İş liderlerinin politik ve sosyal konulara hiç değinmemesi, kokmaz bulaşmaz bir profil sergilemesi, en azından gelişmiş dünyada yavaş yavaş terk edilen ‘eski moda’ bir tavır. Hatta CEO’lar başta olmak üzere üst düzey yöneticilerden bir çeşit aktivizm bekleyenlerin sesi de gittikçe daha çok çıkıyor ve belirli ölçüde kabul görüyor. Ancak söz konusu aktivizm önerisi/beklentisi, daha ziyade mesele temelli bir duruşa çağrı mahiyetinde. Günlük siyasete göbeğinden dahil olmak ise, pek tavsiye edilen bir şey değil. Muhtemel sonuçlarını, bugünlerde Twitter’ın reklamverenlerin kaçtığı bir mecraya dönüşmesinde açıkça gözlemlemek mümkün.

3) Özel hayatınızı işinize karıştırmayın

Elon Musk’ın iş hayatında olduğu gi̇bi̇ özel hayatında da sansasyonel bir gidişat tutturduğu açık. Şimdiye kadar -biri mükerrer olmak üzere- üç evlilik yapan Musk, evlilik dışındaki duygusal ilişkileriyle de magazin basınını epey meşgul eden bir isim. Söz konusu evlilik ve ilişkilerinden halihazırda 10 çocuğu olan Musk, son sevgilisinden olan iki çocuğuna ancak bilim kurgu filmlerinde rastlanabilecek türden isimler vermesiyle de (X Æ A-12 ve Exa Dark Sideræl) epey konuşulmuştu. Güney Afrikalı babası ile araları pek iyi olmayan Musk’ın ilk evliliğinden olan çocuklarından biri tarafından babalıktan reddedilmiş olması ise, egzantrik hayatının ironilerinden biri olarak kayıtlara geçmiş durumda.

Elbette kimse Elon Musk gi̇bi̇ sıra dışı bir karakterden mazbut bir aile babası olmasını beklemiyor ancak ‘Twitter’ı satın alır almaz eski sevgilisinin hesabını askıya aldı’ gibi şüyuu vukuundan beter dedikodulara malzeme verecek bir profil sergilemek de, pek akıl kârı olmasa gerek!

4) İyice ölçüp biçmeden karar vermeyin

Yukarıda da ifade ettiğimiz gi̇bi̇, Elon Musk’ın, kahramanı diyebileceğimiz Howard Hughes ile paylaştığı en önemli karakteristiklerinden biri, çok ani bir şekilde yüksek bedellere sebep olabilecek kararlar alması. Twitter’ı satın almak üzere harekete geçmesi, şimdiye kadar giriştiği en büyük aculluklardan biri oldu muhtemelen. Nitekim daha sonra çeşitli bahaneler uydurarak bu hesapsız kararından dönmek istedi ancak anlaşmadaki ağır yaptırımlar ve Twitter yönetiminin dava tehdidi karşısında satın alma sürecini tamama erdirmek zorunda kaldı. Bu aculluğunu bir ölçüde telafi etmek üzere mavi tikli kullanıcılardan para toplamaya teşebbüs etmesi ise, skandalvari bir mum dikme hadisesi olarak akıllara kazındı.

• [Veri kayıtları]
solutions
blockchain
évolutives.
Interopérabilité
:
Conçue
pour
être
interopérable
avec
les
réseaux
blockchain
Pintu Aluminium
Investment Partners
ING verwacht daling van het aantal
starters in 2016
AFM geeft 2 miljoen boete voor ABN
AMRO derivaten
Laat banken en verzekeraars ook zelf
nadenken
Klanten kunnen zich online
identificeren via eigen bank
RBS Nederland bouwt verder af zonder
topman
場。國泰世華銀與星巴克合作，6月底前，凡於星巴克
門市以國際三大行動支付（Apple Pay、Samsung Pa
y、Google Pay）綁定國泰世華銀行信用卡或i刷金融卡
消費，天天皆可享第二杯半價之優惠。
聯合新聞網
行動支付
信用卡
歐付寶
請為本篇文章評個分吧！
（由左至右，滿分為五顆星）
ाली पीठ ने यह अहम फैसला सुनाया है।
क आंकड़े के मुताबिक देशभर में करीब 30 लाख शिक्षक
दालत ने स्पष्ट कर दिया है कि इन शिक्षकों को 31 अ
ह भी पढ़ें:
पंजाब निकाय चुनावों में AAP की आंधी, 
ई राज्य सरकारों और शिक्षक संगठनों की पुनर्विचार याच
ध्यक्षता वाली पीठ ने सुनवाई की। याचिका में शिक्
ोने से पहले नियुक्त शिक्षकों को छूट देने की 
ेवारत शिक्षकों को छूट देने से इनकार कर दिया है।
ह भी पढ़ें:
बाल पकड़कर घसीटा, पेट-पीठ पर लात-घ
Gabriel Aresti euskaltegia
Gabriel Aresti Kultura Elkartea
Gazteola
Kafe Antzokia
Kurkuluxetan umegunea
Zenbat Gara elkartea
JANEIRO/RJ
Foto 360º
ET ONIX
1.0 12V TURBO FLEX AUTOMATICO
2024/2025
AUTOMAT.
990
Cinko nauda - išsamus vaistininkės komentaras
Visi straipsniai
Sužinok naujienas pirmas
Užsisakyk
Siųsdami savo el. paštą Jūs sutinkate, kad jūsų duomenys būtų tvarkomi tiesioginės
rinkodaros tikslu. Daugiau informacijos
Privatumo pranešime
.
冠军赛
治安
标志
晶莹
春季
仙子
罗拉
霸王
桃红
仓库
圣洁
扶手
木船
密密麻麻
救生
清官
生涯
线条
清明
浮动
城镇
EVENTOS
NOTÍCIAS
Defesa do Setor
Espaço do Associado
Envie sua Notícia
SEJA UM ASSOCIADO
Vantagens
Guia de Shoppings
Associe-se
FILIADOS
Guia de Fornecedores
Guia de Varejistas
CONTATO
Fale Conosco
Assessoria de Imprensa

• [Alıştırmalar]
A - Metindeki “İş liderlerinin politik” ile “açıkça gözlemlemek mümkün.” arasındaki kısmı, iki uç da dahil olmak üzere, “aktivizm” yerine “eylemcilik” koyarak yeniden yazın.
B - Metne göre Musk, Twitter'ı satın alma kararından dönmek istemesine rağmen süreci neden tamamlamak zorunda kaldı?
Çözerken yalnızca metne dayanın, kayıtlara değil.

• [Görevlerin çözümleri]
A -
İş liderlerinin politik ve sosyal konulara hiç değinmemesi, kokmaz bulaşmaz bir profil sergilemesi, en azından gelişmiş dünyada yavaş yavaş terk edilen ‘eski moda’ bir tavır. Hatta CEO’lar başta olmak üzere üst düzey yöneticilerden bir çeşit eylemcilik bekleyenlerin sesi de gittikçe daha çok çıkıyor ve belirli ölçüde kabul görüyor. Ancak söz konusu eylemcilik önerisi/beklentisi, daha ziyade mesele temelli bir duruşa çağrı mahiyetinde. Günlük siyasete göbeğinden dahil olmak ise, pek tavsiye edilen bir şey değil. Muhtemel sonuçlarını, bugünlerde Twitter’ın reklamverenlerin kaçtığı bir mecraya dönüşmesinde açıkça gözlemlemek mümkün.

B - Anlaşmadaki ağır yaptırımlar ve Twitter yönetiminin dava tehdidi yüzünden.